Work to complete:
The records below are to be reproduced exactly, with the pictures left out.

--- Given records Enclosed Below ---

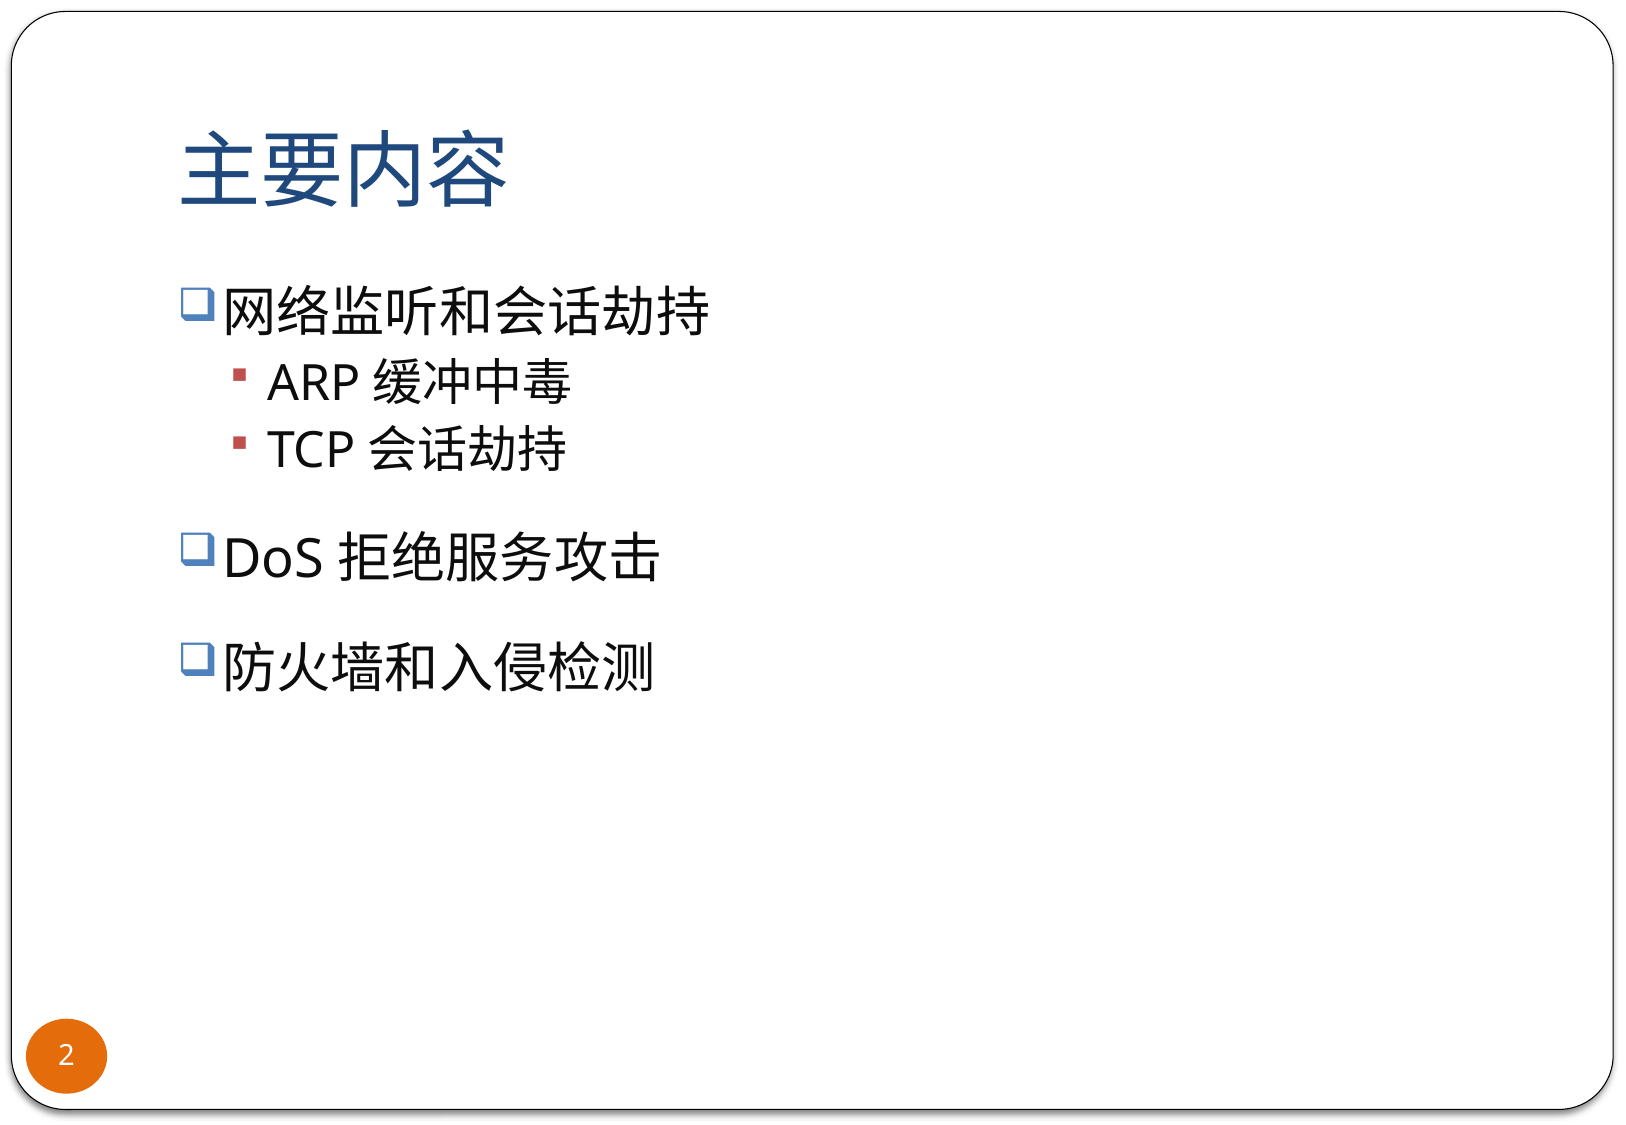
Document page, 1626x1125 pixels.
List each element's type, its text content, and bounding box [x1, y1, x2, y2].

slide_number 2 [25, 1018, 108, 1094]
list 网络监听和会话劫持 ARP缓冲中毒 TCP会话劫持 DoS拒绝服务攻击 防火墙和入侵检测 [162, 237, 1544, 988]
title 主要内容 [162, 45, 1544, 233]
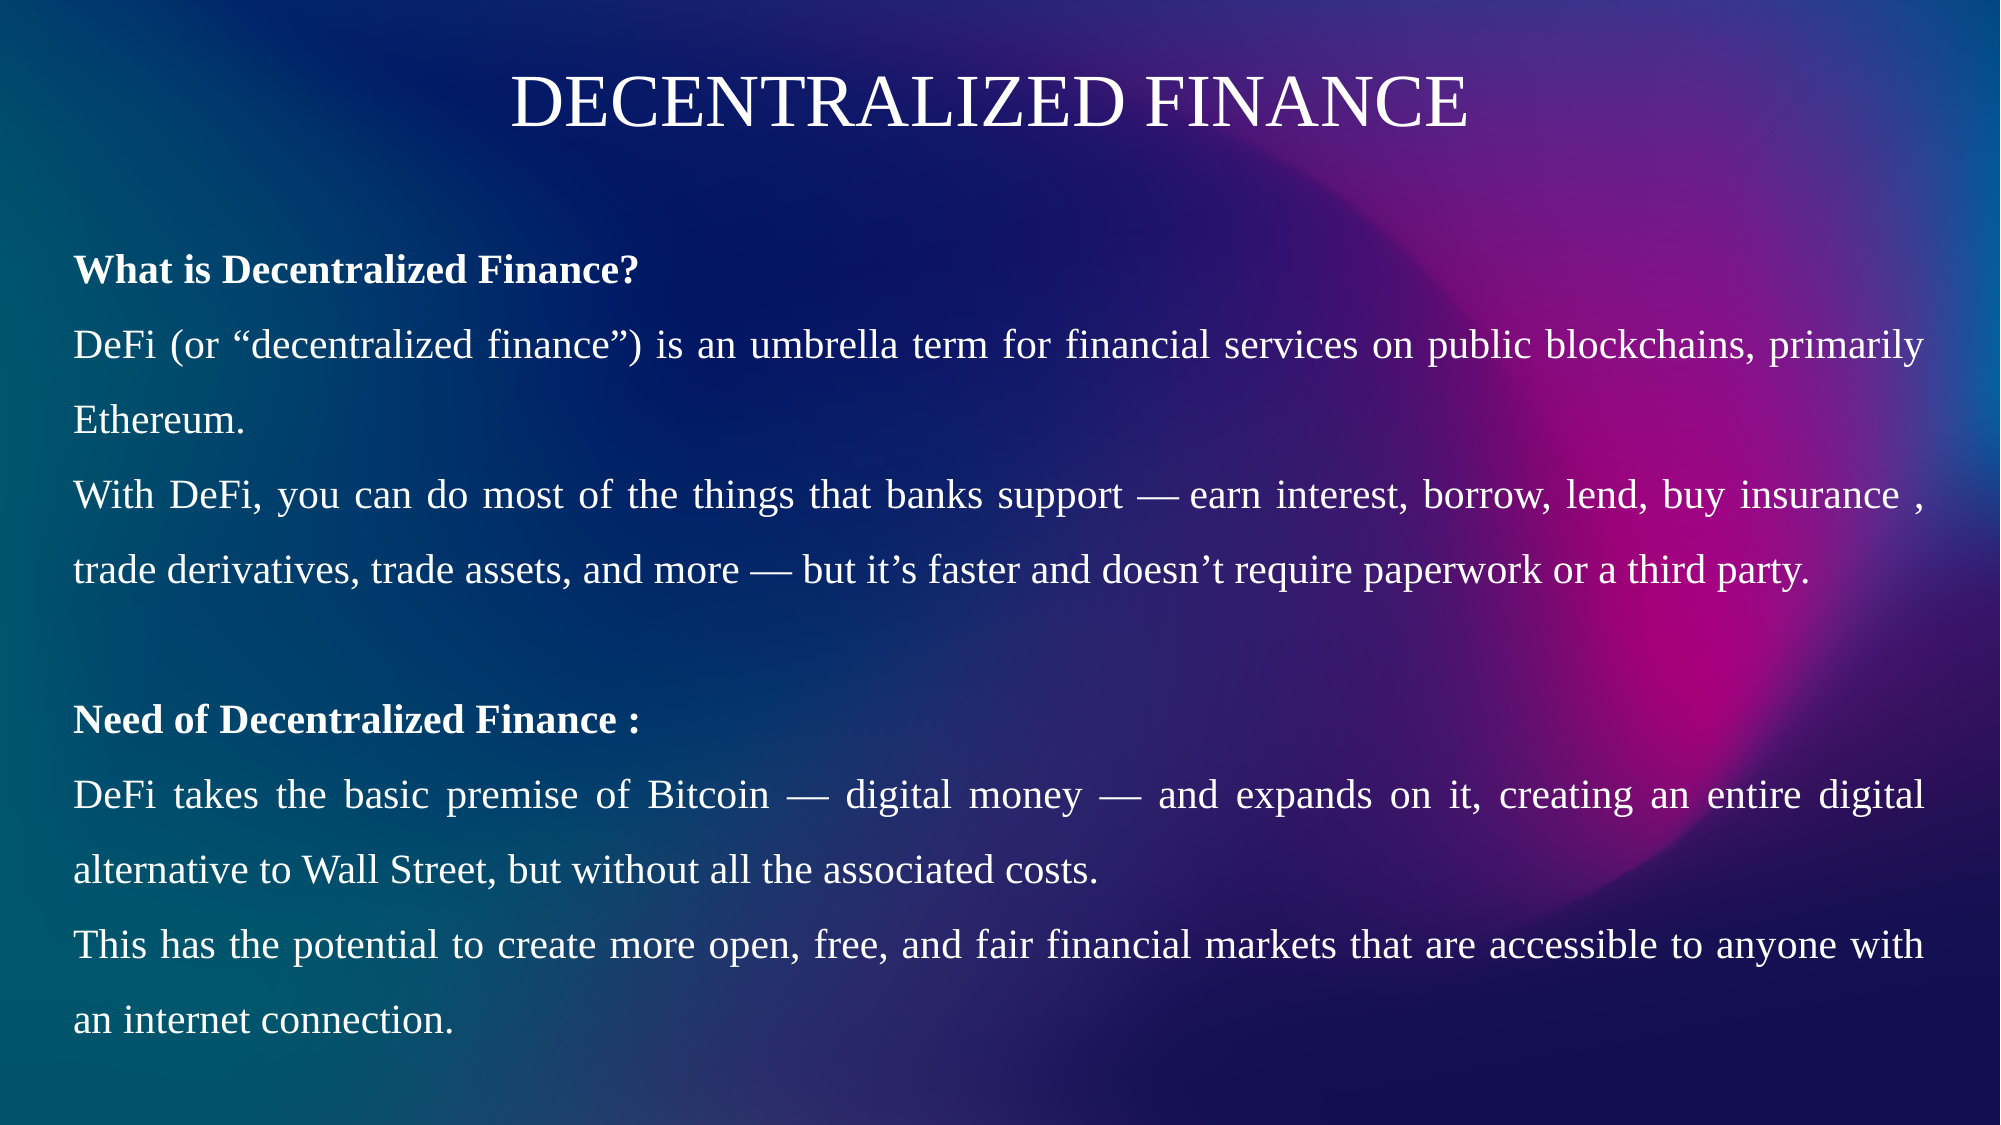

--- End of Enclosed Given records ---

Expected output:
Document page, 1626x1125 pixels.
List each element's type, its text content, and bounding box [x1, y1, x2, y2].

slide_number 2 [25, 1018, 108, 1094]
list 网络监听和会话劫持 ARP缓冲中毒 TCP会话劫持 DoS拒绝服务攻击 防火墙和入侵检测 [162, 237, 1544, 988]
title 主要内容 [162, 45, 1544, 233]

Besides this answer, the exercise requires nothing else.